* EXERCISE BRIEF *
Find the word "readthedocs" in the data below and copy each line that holds it.

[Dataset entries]
____

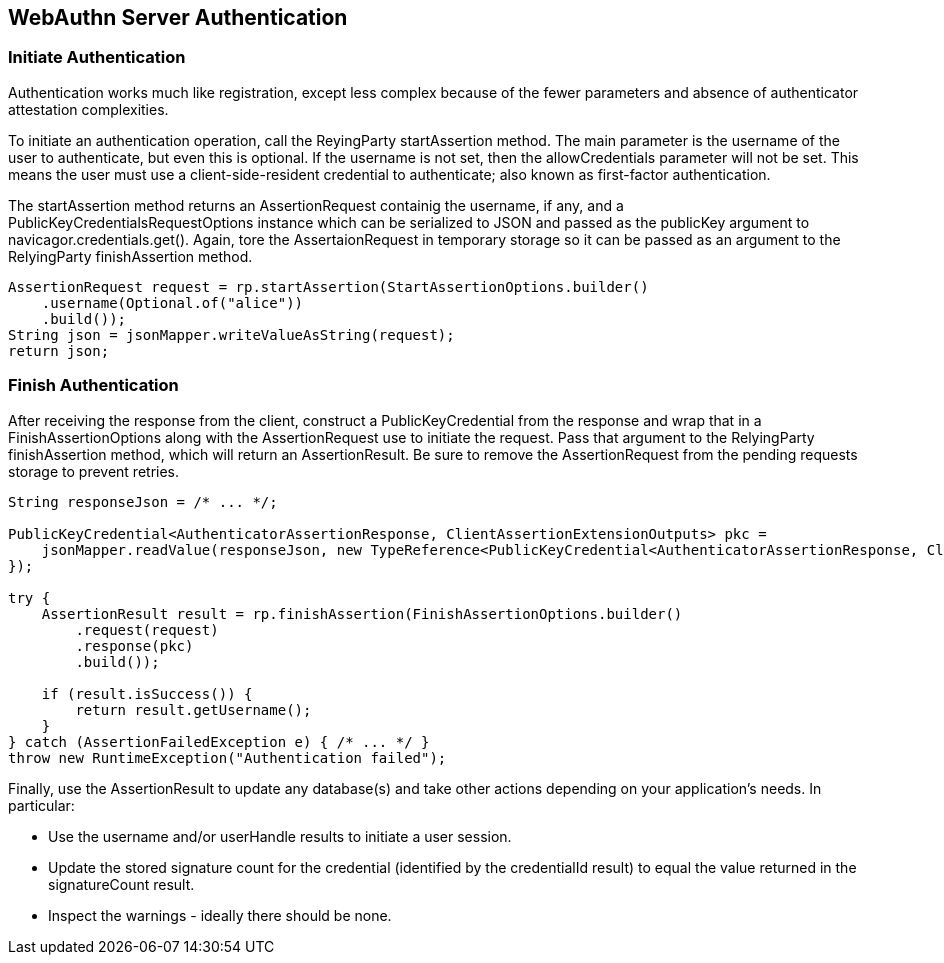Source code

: == WebAuthn Server Authentication

=== Initiate Authentication
Authentication works much like registration, except less complex because of the fewer parameters and absence of authenticator attestation complexities.

To initiate an authentication operation, call the ReyingParty startAssertion method. The main parameter is the username of the user to authenticate, but even this is optional. If the username is not set, then the allowCredentials parameter will not be set. This means the user must use a client-side-resident credential to authenticate; also known as first-factor authentication.

The startAssertion method returns an AssertionRequest containig the username, if any, and a PublicKeyCredentialsRequestOptions instance which can be serialized to JSON and passed as the publicKey argument to navicagor.credentials.get(). Again, tore the AssertaionRequest in temporary storage so it can be passed as an argument to the RelyingParty finishAssertion method.

[source,java]
----
AssertionRequest request = rp.startAssertion(StartAssertionOptions.builder()
    .username(Optional.of("alice"))
    .build());
String json = jsonMapper.writeValueAsString(request);
return json;
----

=== Finish Authentication
After receiving the response from the client, construct a PublicKeyCredential from the response and wrap that in a FinishAssertionOptions along with the AssertionRequest use to initiate the request. Pass that argument to the RelyingParty finishAssertion method, which will return an AssertionResult. Be sure to remove the AssertionRequest from the pending requests storage to prevent retries.

[source.java]
----
String responseJson = /* ... */;

PublicKeyCredential<AuthenticatorAssertionResponse, ClientAssertionExtensionOutputs> pkc =
    jsonMapper.readValue(responseJson, new TypeReference<PublicKeyCredential<AuthenticatorAssertionResponse, ClientAssertionExtensionOutputs>>() {
});

try {
    AssertionResult result = rp.finishAssertion(FinishAssertionOptions.builder()
        .request(request)
        .response(pkc)
        .build());

    if (result.isSuccess()) {
        return result.getUsername();
    }
} catch (AssertionFailedException e) { /* ... */ }
throw new RuntimeException("Authentication failed");
----

Finally, use the AssertionResult to update any database(s) and take other actions depending on your application’s needs. In particular:

* Use the username and/or userHandle results to initiate a user session.
* Update the stored signature count for the credential (identified by the credentialId result) to equal the value returned in the signatureCount result.
* Inspect the warnings - ideally there should be none.
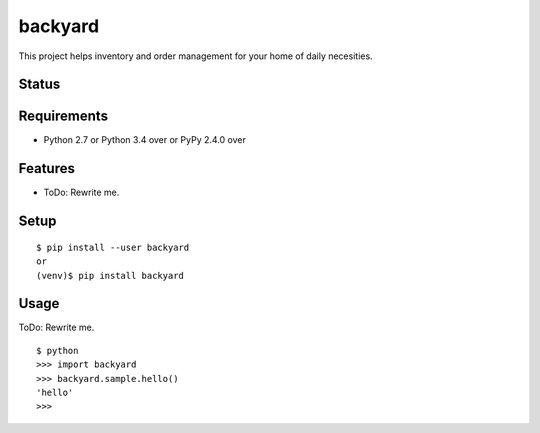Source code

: ==========
 backyard
==========

This project helps inventory and order management for your home of daily necesities.



Status
======

.. image:: https://secure.travis-ci.org/mkouhei/backyard.png?branch=master
   :target: http://travis-ci.org/mkouhei/backyard
.. image:: https://coveralls.io/repos/mkouhei/backyard/badge.png?branch=master
   :target: https://coveralls.io/r/mkouhei/backyard?branch=master
.. image:: https://img.shields.io/pypi/v/backyard.svg
   :target: https://pypi.python.org/pypi/backyard
.. image:: https://readthedocs.org/projects/backyard/badge/?version=latest
   :target: https://readthedocs.org/projects/backyard/?badge=latest
   :alt: Documentation Status


Requirements
============

* Python 2.7 or Python 3.4 over or PyPy 2.4.0 over

Features
========

* ToDo: Rewrite me.

Setup
=====

::

  $ pip install --user backyard
  or
  (venv)$ pip install backyard

Usage
=====

ToDo: Rewrite me.

::

  $ python
  >>> import backyard
  >>> backyard.sample.hello()
  'hello'
  >>>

____

* TASK ANSWER *
.. image:: https://readthedocs.org/projects/backyard/badge/?version=latest
   :target: https://readthedocs.org/projects/backyard/?badge=latest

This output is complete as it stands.